Further, in this state, the above-mentioned own-vehicle position recognizing means 4 is _operated to read an accurate own-vehicle position P _start (input to the RAM).

Then, the following step S ₃ in the current vehicle position P _start
From the start point P _start based on the optimal route (No. 1 map) is displayed on the screen of the CRT display 6 on the meter cluster side. The vehicle position mark MP is plotted on the map road on the screen in a superimposed state. Then, this is sequentially updated as the vehicle advances.

Then, the navigation traveling is continued in this manner.

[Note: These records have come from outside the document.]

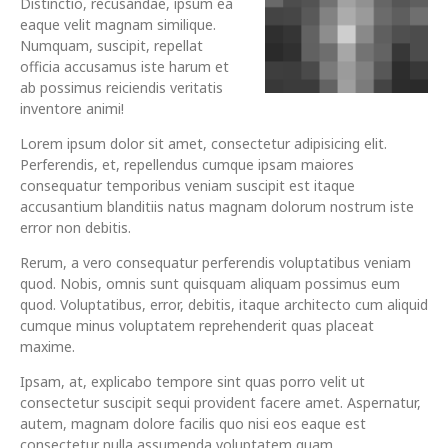
Distinctio, recusandae, ipsum ea
eaque velit magnam similique.
Numquam, suscipit, repellat
officia accusamus iste harum et
ab possimus reiciendis veritatis
inventore animi!
Lorem ipsum dolor sit amet, consectetur adipisicing elit.
Perferendis, et, repellendus cumque ipsam maiores
consequatur temporibus veniam suscipit est itaque
accusantium blanditiis natus magnam dolorum nostrum iste
error non debitis.
Rerum, a vero consequatur perferendis voluptatibus veniam
quod. Nobis, omnis sunt quisquam aliquam possimus eum
quod. Voluptatibus, error, debitis, itaque architecto cum aliquid
cumque minus voluptatem reprehenderit quas placeat
maxime.
Ipsam, at, explicabo tempore sint quas porro velit ut
consectetur suscipit sequi provident facere amet. Aspernatur,
autem, magnam dolore facilis quo nisi eos eaque est
consectetur nulla assumenda voluptatem quam.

[Brief description of the drawings]

FIG. 1 is a cross-sectional view of a satellite signal receiving antenna device used for a vehicle guidance device according to an embodiment of the present invention.
FIG. 3 is a perspective view of the same, FIG. 3 is a block diagram showing an overall system configuration of the traveling guidance device, FIG. 4 is a block diagram showing an internal configuration of the own vehicle position recognition device of FIG. FIG. 5 is an explanatory diagram showing the recognition principle of the own vehicle position recognition device, and FIG.
FIG. 7 is a flowchart showing the basic control operation of the navigation control unit in the configuration of FIG. 3, FIG. 7 is a perspective view showing the configuration of a conventional satellite signal receiving antenna, and FIG. It is a prediction of the arrival of a satellite. 1 ... CD-ROM 2 ... CD player 3 ... operation switch 4 ... own vehicle position recognition device 6 ... CRT display 10 ... navigation control unit 11 ... CPU 41 ... geomagnetic sensor 42 ... wheel speed sensor 44 GPS receiver 77A-77D Navigation satellite 80 Flat antenna 80a Antenna element 80b Incident elevation angle limiting member

Claims (1)

(57) [Scope of request for utility model registration] 1. A vehicular satellite that is installed on the upper surface of a vehicle body, receives transmission signals in a predetermined frequency band from a plurality of artificial satellites, and detects the position of the vehicle based on the reception timing of each of the signals. A signal receiving antenna device, comprising: a flat antenna element; and an incident elevation angle regulating member provided around the antenna element and regulating an incident elevation angle of a transmission signal from each of the satellites incident on the antenna element. The incident elevation angle restricting member is set at an incident elevation angle restricting angle that does not have a stable electric field level and an appropriate arrival time with respect to the antenna element and that does not receive a transmission signal having a predetermined incident elevation angle or less. Vehicle signal receiving antenna device.